Authenticity takes cultivation. After the past two years of cultivating a safe space to work from home during the pandemic, I’d made the decision that I was going to show up fully and make the space I deserved at work. I wear my oversized hoops, my Nina Simone and Gil Scott Heron t-shirts and I don’t white-wash my Southern accent. I was determined to carry this in person into the office. 

I prepared for this moment. Taking time before the day to recharge and lay the ground before me: spiritually, physically, and emotionally. I painted my face for war, dressed my body in protection, and filled my mind with affirmation and prayer. Allowing hope to bud in my chest. I create a sense of confidence despite my catastrophizing and anxious planning for every possible risk. I had my escape route planned and blocked on my calendar.

Affirmation Cards from Hanahana Beauty’s Take Care Collection.

When I came into the office on the first day of the formal return, I was surprised that all of the things I’d expected to feel were not there. There was no visible calamity. The office was quiet, filled with unfamiliar faces and the type of air that creates a semi-accountable community of strangers. Immediately I fell into unexpectedly quiet chaos. Not filled with swarming bodies but a decaying recap of the office I fled from at my last in-person job. Hauntingly, the same cold, questioning faces that had pushed me to my edge before seemed to resurrect from long-buried memories of tears and former selves I’d left behind. Damningly lonely, entering into the sunken place, feeling paralyzed and unable to articulate the knot forming in the pit of my stomach. I feel each small talk conversation, each curious (what is she doing here) glance, each nervous smile stripping away at my skin. My authenticity, my agency, turning into a double-edged sword, beginning the slow emptying of the protection I’d built up around me. I frantically try to find the pieces of the mask I used to wear in spaces like this to protect the delicate layer I’d so boldly thought I could wear. 

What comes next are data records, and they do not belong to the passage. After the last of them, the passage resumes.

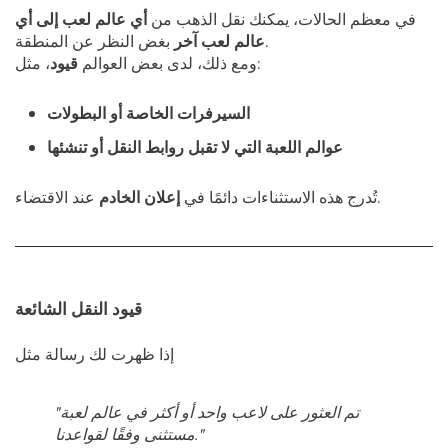
في معظم الحالات، يمكنك نقل الذهب من
أي عالم لعب إلى أي
بغض النظر عن المنطقة.
عالم لعب آخر
، مثل:
ومع ذلك، لدى بعض العوالم
قيود
السيرفرات الخاصة أو البطولات
عوالم اللعبة التي لا تقبل روابط النقل أو تنشئها
عند الاقتضاء.
تُدرج هذه الاستثناءات دائمًا في
إعلان الخادم
قيود النقل الشائعة
إذا ظهرت لك رسالة مثل
"تم العثور على لاعب واحد أو أكثر في عالم لعبة
مستثنى وفقًا لقواعدنا."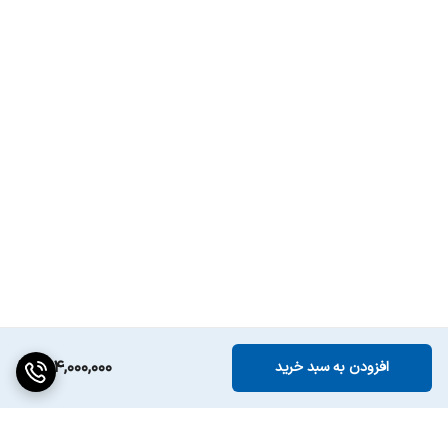
حالت‌های صدا
استاندارد (Standard), ورزشی (Sports),
Speech, تئاتر (Theater), Late Night
انتقال صدای
دارد
تلویزیون به موبایل
پشتیبانی از اپل
دارد
Airplay
پشتیبانی از اینترنت
دارد
اشیاء (IoT)
پشتیبانی از DLNA
دارد
راهنمای الکترونیک
دارد
برنامه‌ها (EPG)
154,000,000
افزودن به سبد خرید
قابلیت ضبط برنامه
دارد
(PVR)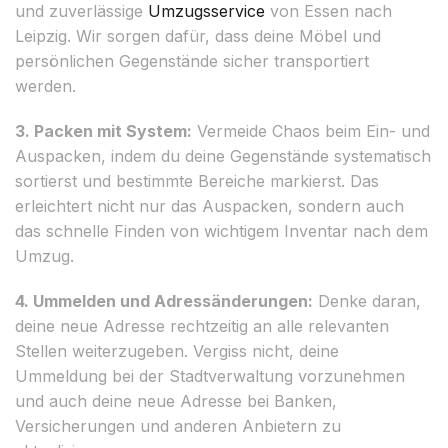
und zuverlässige
Umzugsservice
von Essen nach
Leipzig. Wir sorgen dafür, dass deine Möbel und
persönlichen Gegenstände sicher transportiert
werden.
3. Packen mit System:
Vermeide Chaos beim Ein- und
Auspacken, indem du deine Gegenstände systematisch
sortierst und bestimmte Bereiche markierst. Das
erleichtert nicht nur das Auspacken, sondern auch
das schnelle Finden von wichtigem Inventar nach dem
Umzug.
4. Ummelden und Adressänderungen:
Denke daran,
deine neue Adresse rechtzeitig an alle relevanten
Stellen weiterzugeben. Vergiss nicht, deine
Ummeldung bei der Stadtverwaltung vorzunehmen
und auch deine neue Adresse bei Banken,
Versicherungen und anderen Anbietern zu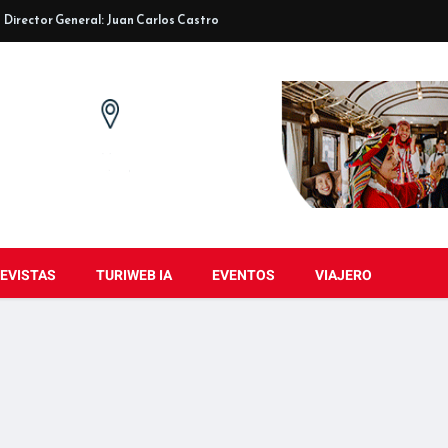
Director General: Juan Carlos Castro
EVISTAS
TURIWEB IA
EVENTOS
VIAJERO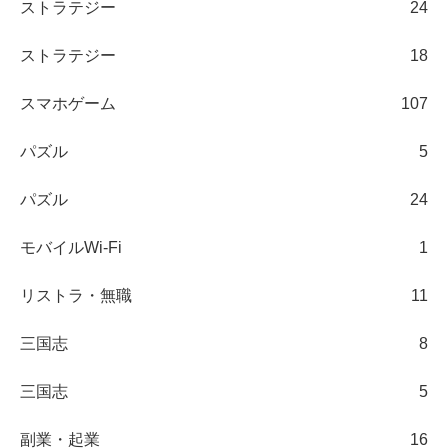
ストラテジー
24
ストラテジー
18
スマホゲーム
107
パズル
5
パズル
24
モバイルWi-Fi
1
リストラ・無職
11
三国志
8
三国志
5
副業・起業
16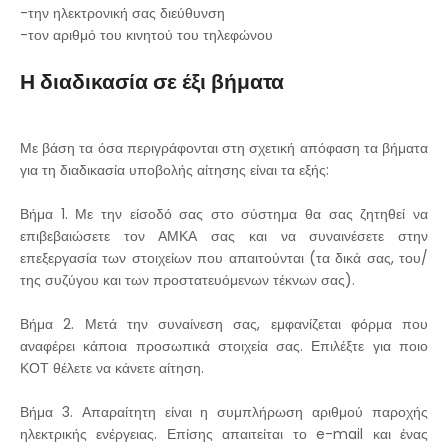
-την ηλεκτρονική σας διεύθυνση
-τον αριθμό του κινητού του τηλεφώνου
Η διαδικασία σε έξι βήματα
Με βάση τα όσα περιγράφονται στη σχετική απόφαση τα βήματα
για τη διαδικασία υποβολής αίτησης είναι τα εξής:
Βήμα 1. Με την είσοδό σας στο σύστημα θα σας ζητηθεί να
επιβεβαιώσετε τον ΑΜΚΑ σας και να συναινέσετε στην
επεξεργασία των στοιχείων που απαιτούνται (τα δικά σας, του/
της συζύγου και των προστατευόμενων τέκνων σας).
Βήμα 2. Μετά την συναίνεση σας, εμφανίζεται φόρμα που
αναφέρει κάποια προσωπικά στοιχεία σας. Επιλέξτε για ποιο
ΚΟΤ θέλετε να κάνετε αίτηση.
Βήμα 3. Απαραίτητη είναι η συμπλήρωση αριθμού παροχής
ηλεκτρικής ενέργειας. Επίσης απαιτείται το e-mail και ένας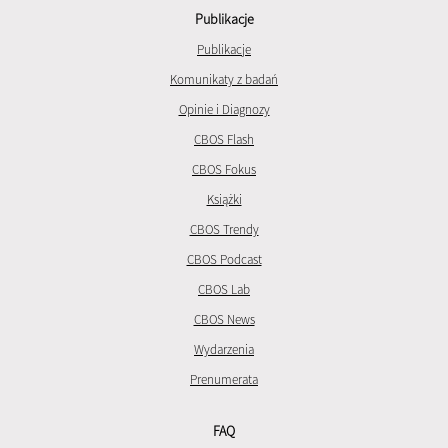
Publikacje
Publikacje
Komunikaty z badań
Opinie i Diagnozy
CBOS Flash
CBOS Fokus
Książki
CBOS Trendy
CBOS Podcast
CBOS Lab
CBOS News
Wydarzenia
Prenumerata
FAQ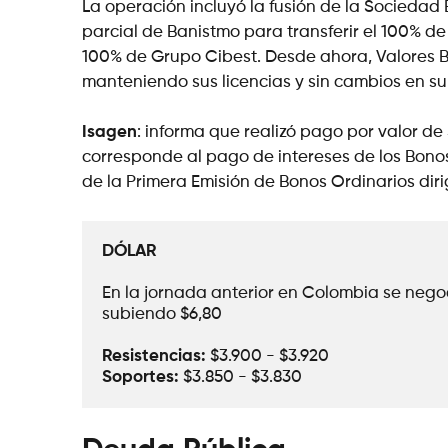
La operación incluyó la fusión de la Sociedad 
parcial de Banistmo para transferir el 100% de 
100% de Grupo Cibest. Desde ahora, Valores B
manteniendo sus licencias y sin cambios en su
Isagen
: informa que realizó pago por valor d
corresponde al pago de intereses de los Bonos
de la Primera Emisión de Bonos Ordinarios diri
DÓLAR
En la jornada anterior en Colombia se negoci
subiendo $6,80
Resistencias:
 $3.900 - $3.920
Soportes: 
$3.850 - $3.830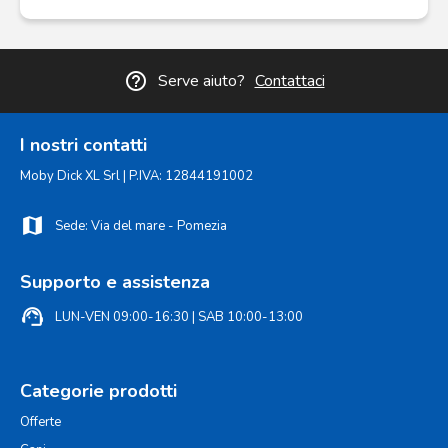
help_outline
Serve aiuto?
Contattaci
I nostri contatti
Moby Dick XL Srl | P.IVA: 12844191002
map
Sede: Via del mare - Pomezia
Supporto e assistenza
support_agent
LUN-VEN 09:00-16:30 | SAB 10:00-13:00
Categorie prodotti
Offerte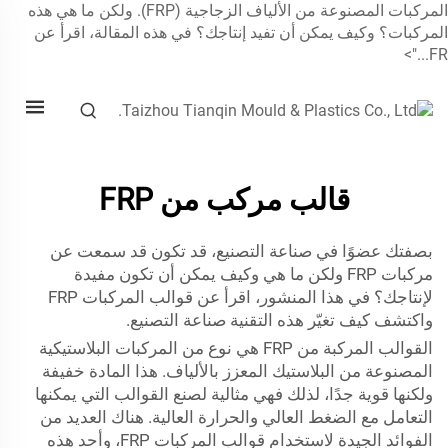
المركبات المصنوعة من الألياف الزجاجية (FRP). ولكن ما هي هذه
لمركبات؟ وكيف يمكن أن تفيد إنتاجك؟ في هذه المقالة، اقرأ عن
FR...
قالب مركب من FRP
بصفتك عضوًا في صناعة التصنيع، قد تكون قد سمعت عن
مركبات FRP
ولكن ما هي وكيف يمكن أن تكون مفيدة
لإنتاجك؟ في هذا المنشور، اقرأ عن قوالب المركبات FRP
واكتشف كيف تغيّر هذه التقنية صناعة التصنيع.
القوالب المركبة من FRP هي نوع من المركبات البلاستيكية
المصنوعة من البلاستيك المعزز بالألياف. هذا المادة خفيفة
ولكنها قوية جدًا، لذلك فهي مثالية لصنع القوالب التي يمكنها
التعامل مع الضغط العالي والحرارة العالية. هناك العديد من
الفوائد الجيدة لاستخدام قوالب المركبات FRP، وأحد هذه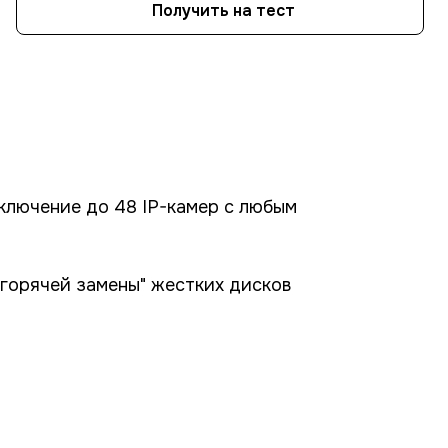
Получить на тест
ключение до 48 IP-камер с любым
"горячей замены" жестких дисков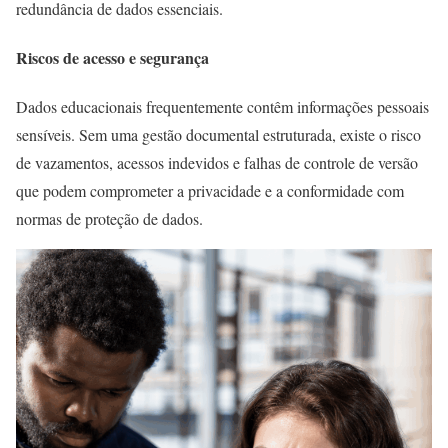
redundância de dados essenciais.
Riscos de acesso e segurança
Dados educacionais frequentemente contêm informações pessoais
sensíveis. Sem uma gestão documental estruturada, existe o risco
de vazamentos, acessos indevidos e falhas de controle de versão
que podem comprometer a privacidade e a conformidade com
normas de proteção de dados.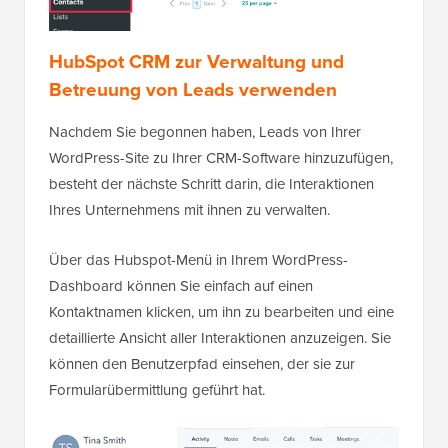
HubSpot CRM zur Verwaltung und
Betreuung von Leads verwenden
Nachdem Sie begonnen haben, Leads von Ihrer
WordPress-Site zu Ihrer CRM-Software hinzuzufügen,
besteht der nächste Schritt darin, die Interaktionen
Ihres Unternehmens mit ihnen zu verwalten.
Über das Hubspot-Menü in Ihrem WordPress-
Dashboard können Sie einfach auf einen
Kontaktnamen klicken, um ihn zu bearbeiten und eine
detaillierte Ansicht aller Interaktionen anzuzeigen. Sie
können den Benutzerpfad einsehen, der sie zur
Formularübermittlung geführt hat.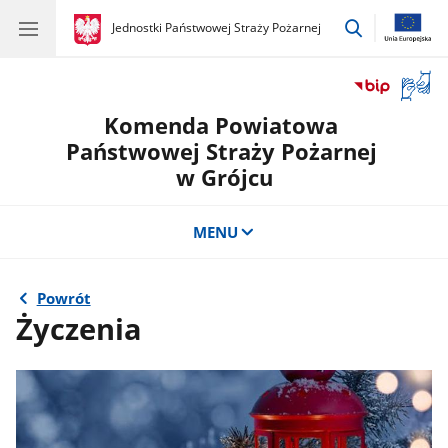
przejdź
gov.pl
Jednostki Państwowej Straży Pożarnej
gov.pl
Jednostki
do
Państwowej
wyszukiwar
Straży
Otwór
Pożarnej
okno
Komenda Powiatowa
z
tłuma
Państwowej Straży Pożarnej
języka
w Grójcu
migow
MENU
Powrót
Życzenia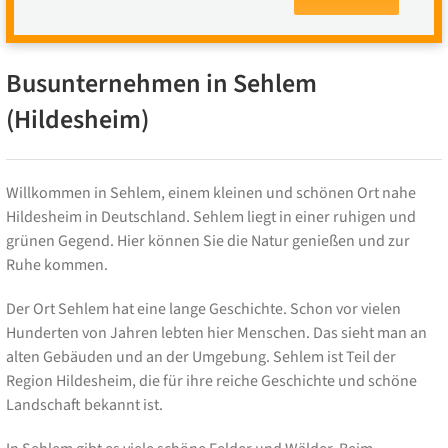
Busunternehmen in Sehlem
(Hildesheim)
Willkommen in Sehlem, einem kleinen und schönen Ort nahe
Hildesheim in Deutschland. Sehlem liegt in einer ruhigen und
grünen Gegend. Hier können Sie die Natur genießen und zur
Ruhe kommen.
Der Ort Sehlem hat eine lange Geschichte. Schon vor vielen
Hunderten von Jahren lebten hier Menschen. Das sieht man an
alten Gebäuden und an der Umgebung. Sehlem ist Teil der
Region Hildesheim, die für ihre reiche Geschichte und schöne
Landschaft bekannt ist.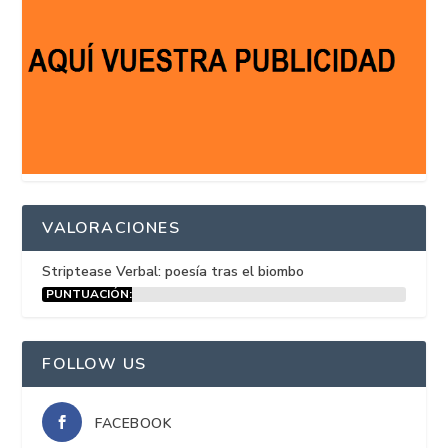
VALORACIONES
Striptease Verbal: poesía tras el biombo
PUNTUACIÓN:
15%
FOLLOW US
FACEBOOK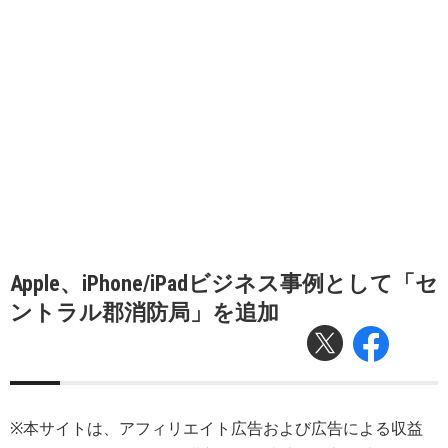
Apple、iPhone/iPadビジネス事例として「セ
ントラル郡消防局」を追加
※本サイトは、アフィリエイト広告および広告による収益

The office culture I walked into was not the one I’d cultivated for myself since I started on this journey. I imagine this office culture, it’s what I avoided during company days and kick-offs and team offsites. It is a culture that exists in a reality so far removed from my own that I couldn’t reconcile its truth. It’s the one that says anxieties around targeted attacks will “disappear” if you just push through. It’s the one that says asking questions that reveal the lack of intention to non-dominant experiences, is just piling on negativity. Just the simple act of being perceived by those who are unfamiliar is a painful reminder that there is still so much more work that has to be done to bring others into the work I lead. The choice to be authentic as an introverted, Black femme in a white tech company is still an active fight to expand the curiosity and empathy I receive as an individual to include more folks who are marginalized in their uniqueness. It’s asking decision-makers and leaders to apply an additional lens of self-awareness and intersectionality to the policies and initiatives that they create. It’s a fight that asks us to imagine beyond those western, capitalist, white supremacist norms that have brought us to this place of collaboration under a company mission. 

I question almost daily, whether I have what’s needed to continue in this fight. I’ve leaned on the power of affirmation through introspective practice, storytelling, and community to remind me: first, that just because I am unique, I am not alone; and second, that I am more than capable and valuable – especially because I know that women like me are still living in a world isn’t always gracious about letting us know that. I’ve leaned into safe spaces with loved ones, trusted colleagues, and employee-led communities to help restore my sense of hopeful imagination and remind me that I can take up as much space as I need.